▶ _PROBLEM_
With the line containing "right hip: (631, 349)" as the first and the final line of the entries as the last, repeat exactly the lines in that span, including both.

▶ _DATA IN THIS EXERCISE_
^^^^

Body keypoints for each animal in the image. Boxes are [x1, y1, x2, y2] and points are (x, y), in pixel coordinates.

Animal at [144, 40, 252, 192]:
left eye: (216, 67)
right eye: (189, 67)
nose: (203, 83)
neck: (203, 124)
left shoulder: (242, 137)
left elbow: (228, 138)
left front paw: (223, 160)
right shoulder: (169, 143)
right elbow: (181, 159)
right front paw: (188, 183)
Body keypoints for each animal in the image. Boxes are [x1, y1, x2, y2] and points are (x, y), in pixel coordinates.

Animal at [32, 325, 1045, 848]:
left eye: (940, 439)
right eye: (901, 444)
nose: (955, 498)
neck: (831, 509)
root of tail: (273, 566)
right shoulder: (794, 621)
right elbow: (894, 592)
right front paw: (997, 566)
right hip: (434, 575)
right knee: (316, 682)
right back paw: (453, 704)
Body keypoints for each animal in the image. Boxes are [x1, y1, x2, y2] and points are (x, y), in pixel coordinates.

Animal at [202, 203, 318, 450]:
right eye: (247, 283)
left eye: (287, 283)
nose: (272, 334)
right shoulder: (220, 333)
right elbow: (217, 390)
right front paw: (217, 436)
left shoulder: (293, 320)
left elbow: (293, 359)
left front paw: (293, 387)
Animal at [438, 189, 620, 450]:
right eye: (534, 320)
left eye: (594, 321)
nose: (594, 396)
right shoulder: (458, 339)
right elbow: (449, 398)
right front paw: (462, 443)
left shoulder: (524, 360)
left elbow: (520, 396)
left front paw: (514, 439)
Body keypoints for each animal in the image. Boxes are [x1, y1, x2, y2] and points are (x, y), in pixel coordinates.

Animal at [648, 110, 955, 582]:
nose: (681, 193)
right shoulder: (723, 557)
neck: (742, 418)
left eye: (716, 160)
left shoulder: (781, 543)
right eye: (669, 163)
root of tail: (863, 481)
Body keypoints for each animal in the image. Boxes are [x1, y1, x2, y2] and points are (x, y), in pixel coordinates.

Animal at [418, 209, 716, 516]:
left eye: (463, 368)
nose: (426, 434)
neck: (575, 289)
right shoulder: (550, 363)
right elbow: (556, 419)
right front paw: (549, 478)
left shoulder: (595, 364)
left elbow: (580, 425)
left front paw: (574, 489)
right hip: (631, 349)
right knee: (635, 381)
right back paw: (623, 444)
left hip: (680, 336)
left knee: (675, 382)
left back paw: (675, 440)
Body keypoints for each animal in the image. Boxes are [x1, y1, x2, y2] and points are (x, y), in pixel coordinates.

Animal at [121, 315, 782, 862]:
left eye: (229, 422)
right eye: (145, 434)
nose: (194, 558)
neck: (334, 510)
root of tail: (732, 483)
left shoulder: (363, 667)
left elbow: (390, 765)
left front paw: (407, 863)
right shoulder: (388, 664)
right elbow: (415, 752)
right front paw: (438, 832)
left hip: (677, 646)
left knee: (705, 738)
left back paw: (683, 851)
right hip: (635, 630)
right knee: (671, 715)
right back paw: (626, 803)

^^^^

▶ _WRITTEN ANSWER_
right hip: (631, 349)
right knee: (635, 381)
right back paw: (623, 444)
left hip: (680, 336)
left knee: (675, 382)
left back paw: (675, 440)
Body keypoints for each animal in the image. Boxes are [x1, y1, x2, y2] and points are (x, y), in pixel coordinates.

Animal at [121, 315, 782, 862]:
left eye: (229, 422)
right eye: (145, 434)
nose: (194, 558)
neck: (334, 510)
root of tail: (732, 483)
left shoulder: (363, 667)
left elbow: (390, 765)
left front paw: (407, 863)
right shoulder: (388, 664)
right elbow: (415, 752)
right front paw: (438, 832)
left hip: (677, 646)
left knee: (705, 738)
left back paw: (683, 851)
right hip: (635, 630)
right knee: (671, 715)
right back paw: (626, 803)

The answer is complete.